Tuesday, September 24, 2013

Are We Losing The Ability To Say 'No'?

One of the best creative directors I ever worked under, Jeremy Craigen of DDB London, has many different talents. For example, he has a sixth sense about directors, is great with music, and has an acute understanding of brand tone of voice.

But his best skill - his superpower, in fact - is his willingness to say 'no'.


The way advertising works, there is actually a constant pressure on the creative director to say 'yes'. The suits want him to say yes because they want to have work to show, and don't want to call the client to put the meeting back. The traffic people want him to say yes because they want briefs to keep moving through the system; time is money. And of course, the creatives want him to say yes, because they want to get their ideas made.

So the CD is sitting there, looking at the work, while the creatives are looking at him, their eyes pleading in the style of the cat voiced by Antonio Banderas in Puss In Boots. It may be that the work isn't bad. It may be on brief, and rather buyable. Everyone in the room may want him to say yes to it, especially if they feel that the client (not yet in the room) would say yes to if if they were.

But Jeremy would still say no. A lot. Nearly all the time, in fact. He would find things wrong with the work that you had never even considered were a problem until he raised them. He would see potential in every brief, and smoke you out straight away if you were trying to sneak something average through, even on an average brief. And if it was a brief that everyone saw had potential, his office would become a killing field of ideas. He was a First World War machine-gunner, mowing concepts down by the dozen.

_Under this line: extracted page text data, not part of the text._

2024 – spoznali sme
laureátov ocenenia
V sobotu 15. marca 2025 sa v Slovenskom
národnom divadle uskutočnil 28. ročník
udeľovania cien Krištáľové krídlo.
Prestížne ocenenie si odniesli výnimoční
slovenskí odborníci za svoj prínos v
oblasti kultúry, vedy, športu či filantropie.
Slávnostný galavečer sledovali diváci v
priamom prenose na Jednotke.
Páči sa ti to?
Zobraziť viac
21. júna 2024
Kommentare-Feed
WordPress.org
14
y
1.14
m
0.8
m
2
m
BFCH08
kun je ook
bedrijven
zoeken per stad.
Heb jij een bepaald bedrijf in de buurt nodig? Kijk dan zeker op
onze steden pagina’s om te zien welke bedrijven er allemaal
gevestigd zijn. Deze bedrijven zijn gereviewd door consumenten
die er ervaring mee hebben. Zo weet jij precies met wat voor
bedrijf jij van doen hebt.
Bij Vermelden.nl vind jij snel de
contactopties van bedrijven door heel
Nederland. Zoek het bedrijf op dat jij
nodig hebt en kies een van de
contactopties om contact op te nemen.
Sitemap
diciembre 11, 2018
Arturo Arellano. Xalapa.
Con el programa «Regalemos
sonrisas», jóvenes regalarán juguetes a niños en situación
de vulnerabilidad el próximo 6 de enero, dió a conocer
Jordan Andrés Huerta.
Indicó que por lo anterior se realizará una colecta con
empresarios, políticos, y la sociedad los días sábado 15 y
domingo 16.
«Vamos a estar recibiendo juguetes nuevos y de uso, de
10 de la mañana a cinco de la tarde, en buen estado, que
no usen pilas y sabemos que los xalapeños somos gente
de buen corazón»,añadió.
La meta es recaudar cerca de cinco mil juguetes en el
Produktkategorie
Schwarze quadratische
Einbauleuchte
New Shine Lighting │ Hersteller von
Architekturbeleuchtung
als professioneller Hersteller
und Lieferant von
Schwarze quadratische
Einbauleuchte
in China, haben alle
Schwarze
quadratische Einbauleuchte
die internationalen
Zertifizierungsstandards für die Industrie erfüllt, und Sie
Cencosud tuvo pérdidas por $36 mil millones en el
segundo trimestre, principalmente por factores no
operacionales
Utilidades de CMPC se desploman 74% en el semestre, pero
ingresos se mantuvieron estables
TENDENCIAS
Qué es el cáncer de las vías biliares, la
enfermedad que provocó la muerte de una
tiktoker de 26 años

So any idea that did make it through his defences, had to be superhumanly good.

However, I wonder if he can still do that. For Jeremy always seemed to have time.

There were entire months to come up with a new campaign idea. Weeks on a TV brief. Many days for a print ad. And if it hadn't been cracked in that time, more time seemed to magically appear.

Nowadays, we're all being given less and less time. It's often cited as a factor in why "the work isn't as good as it used to be." We all know that less time compromises production quality, means less time for the creatives to think of ideas, less time for the planners to write great briefs… 


But crucially, it's also eroded the creative director's ability to say 'no'.

8 comments:

Charles Frith said...

Maybe clients are looking at their Facebook timelines and seeing better creativity that is more contextual than a three month gestation idea?

Anonymous said...

totally agree.'no' no longer fits in with being a team player. we're now in an era of crowd sourcing and synergistic thought leadership. There is no longer room for ego - just huge brainstorming zones full of deeply talentless people tapping away on their laptops as they facebook their 'friends'. ideas are now born from ideation sessions - big, long meetings called by the frightened and attended by the clueless. it seems to me that everyone in advertising has always resented creative departments and do all they can to diminish their power. they are winning - and the losers are the clients. sorry.

The bleedin obvious said...

No

Old CD Guy said...

So true, so true...

ACF said...

OMG... imagine months, weeks or even many days to generate an idea... I keep telling my clients that you can't just flick a switch and magically generate ideas, that it takes time to distill information and then covert that into meaningful insights that can lead to creative ideas that solve the original problem.
They still insist on seeing ideas early and are easily pleased due to timing which means we all end up 'settling'.
I'd like a few clients to say no here and there too!

Darren said...

I remember John Turnbull at The Campaign Palace telling us at copyschool in Melbourne that if a client wanted to change his copy or his radio or television script he would say No. He would rather go away and come up with a better idea. If they protested, he would say that if they needed to change it then it clearly was not good enough and he would rather come up with a better one than change and compromise the idea as clearly if it needed changes then it was not right. That is how you say No. Without an exclamation mark.

Anonymous said...

Perhaps you need to move with the times. A creative growing up today wouldn't say we don't have time - it just becomes the new normal.

Are you having difficulty adjusting to the pace of todays creative environment? it sounds like it?

Anonymous said...

In awe of your creative brilliance and one of your clients, I hope you find it refreshing that I actually like the fact you challenge us and can say no from time to time. It shows you believe in what you do and are passionate about your ideas. Saying no is a two way street, no 'bear' intended but that's what I like about working with you, we both can freely say no! The way I see it is no just means even better, more exciting ideas so when you finally do get the yes, it's all the more satisfying.